Tuesday, January 13, 2009

The "Money" Box

Let’s talk about one more thing in The Box; let’s talk about lending. I call
it the “Money Box”. Here’s another thing that people don’t understand,
and it’s a true fact everywhere: The Money Box is made up of lots of
different traditional and non-traditional lending institutions, such as banks,
seller financing, private money, and people’s own money. The Money Box
provides us with an understanding of types of lending institutions that
thrive in a given market. Knowing that information can tell you what’s
going on in the market and how to structure your strategy.
For example, we are currently in a credit crisis (2008). Thus, the banks’
guidelines have become extremely stringent and they have scaled back
their lending practices. According to the Money Box, since the banks are
scaling back, another institution within The Box will step up and make
money available. Seller financing, for instance, may become more
available, or private money; or buyers may bring a larger amount of money
for the down payment. You need to understand that there are never holes
in The Box; someone or some institution will always be there to make
money available. The market always wants to meet equilibrium.

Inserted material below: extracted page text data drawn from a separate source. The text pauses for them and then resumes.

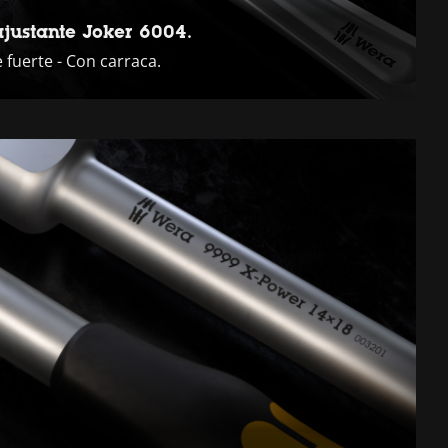
justante Joker 6004.
 fuerte - Con carraca.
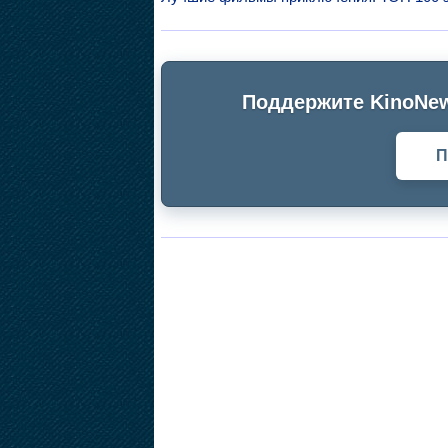
Поддержите KinoNew
П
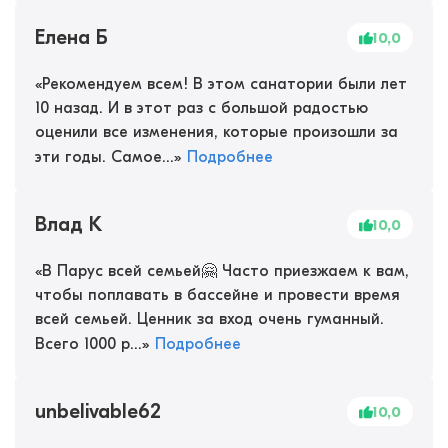
Елена Б
10,0
«
Рекомендуем всем! В этом санатории были лет
10 назад. И в этот раз с большой радостью
оценили все изменения, которые произошли за
эти годы. Самое...
»
Подробнее
Влад К
10,0
«
В Парус всей семьей🤗 Часто приезжаем к вам,
чтобы поплавать в бассейне и провести время
всей семьей. Ценник за вход очень гуманный.
Всего 1000 р...
»
Подробнее
unbelivable62
10,0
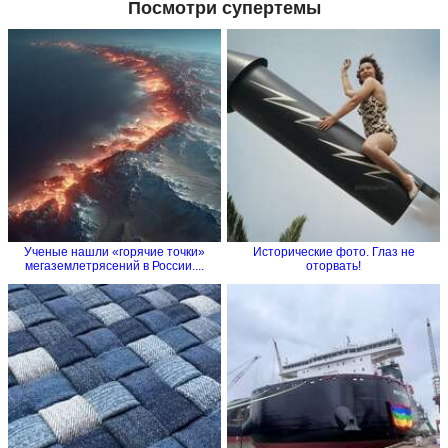
Посмотри супертемы
Ученые нашли «горячие точки»
Исторические фото. Глаз не
мегаземлетрясений в России....
оторвать!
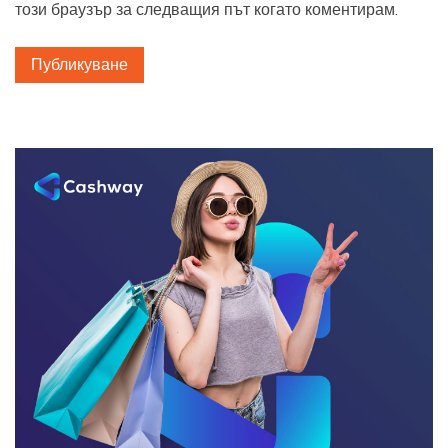
този браузър за следващия път когато коментирам.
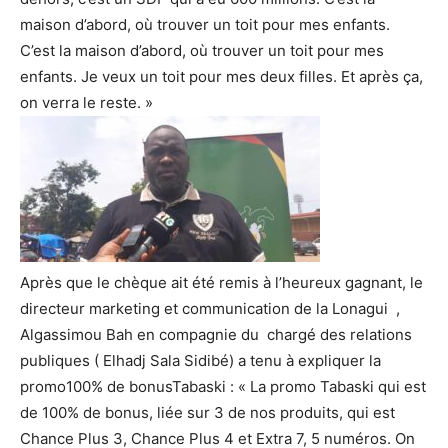
maison d’abord, où trouver un toit pour mes enfants.
C’est la maison d’abord, où trouver un toit pour mes
enfants. Je veux un toit pour mes deux filles. Et après ça,
on verra le reste. »
Après que le chèque ait été remis à l’heureux gagnant, le
directeur marketing et communication de la Lonagui ,
Algassimou Bah en compagnie du chargé des relations
publiques ( Elhadj Sala Sidibé) a tenu à expliquer la
promo100% de bonusTabaski : « La promo Tabaski qui est
de 100% de bonus, liée sur 3 de nos produits, qui est
Chance Plus 3, Chance Plus 4 et Extra 7, 5 numéros. On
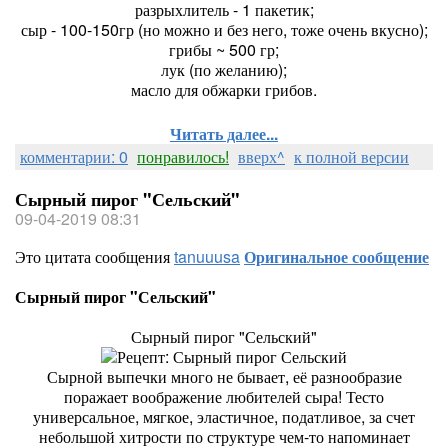
разрыхлитель - 1 пакетик;
сыр - 100-150гр (но можно и без него, тоже очень вкусно);
грибы ~ 500 гр;
лук (по желанию);
масло для обжарки грибов.
Читать далее...
комментарии: 0
понравилось!
вверх^
к полной версии
Сырный пирог "Сельский"
09-04-2019 08:31
Это цитата сообщения
tanuuusa
Оригинальное сообщение
Сырный пирог "Сельский"
Сырный пирог "Сельский"
Сырной выпечки много не бывает, её разнообразие
поражает воображение любителей сыра! Тесто
универсальное, мягкое, эластичное, податливое, за счет
небольшой хитрости по структуре чем-то напоминает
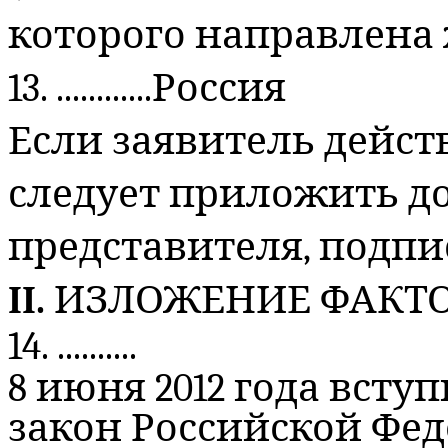
которого направлена
13. ............Россия
Если заявитель дейст
следует приложить д
представителя, подп
II.
ИЗЛОЖЕНИЕ ФАКТ
14. ..........
8 июня 2012 года всту
закон Российской Фед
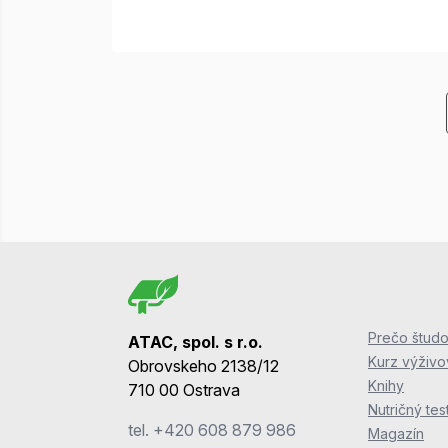
Prečo študo
ATAC, spol. s r.o.
Kurz výživ
Obrovskeho 2138/12
Knihy
710 00 Ostrava
Nutričný tes
tel.
+420 608 879 986
Magazín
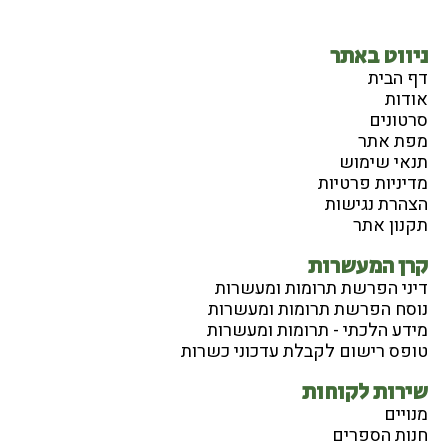
ניווט באתר
דף הבית
אודות
סרטונים
מפת אתר
תנאי שימוש
מדיניות פרטיות
הצהרת נגישות
תקנון אתר
קרן המעשרות
דיני הפרשת תרומות ומעשרות
נוסח הפרשת תרומות ומעשרות
מידע הלכתי - תרומות ומעשרות
טופס רישום לקבלת עדכוני כשרות
שירות לקוחות
מנויים
חנות הספרים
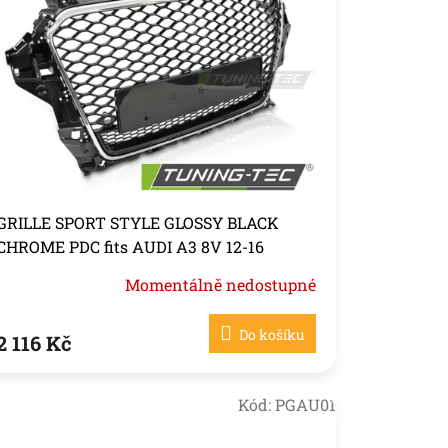
GRILLE SPORT STYLE GLOSSY BLACK
CHROME PDC fits AUDI A3 8V 12-16
Momentálně nedostupné
Do košíku
2 116 Kč
Kód:
PGAU01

To give you an example of this, in the 1980’s, seller financing was very
popular. Why? Some people needed to get rid of their homes. Interest rates
were too high for buyers and it was difficult for them to qualify, so seller
financing came in and filled the gap. In a credit crisis like the one now
(2008), the banks have scaled back their creative loan programs. Hence,
other people and/or institutions are filling in the gaps and providing money
to borrowers. In a credit crisis, seller financing and private money are
usually the first entities to lend money. Personal cash usually takes a little
longer to come in.
As far as strategy goes, the Money Box helps you determine that if banks
are being tight, and you don’t want to bring in personal cash, you ought to
look at seller financing or private money. There’s always a way to get
financing in any market; it doesn’t matter what the market is doing. If
banks are taking the vast majority, then use banks because their interest
rates may be more attractive than other financing options. And if banks are
scaling back, use other financing means.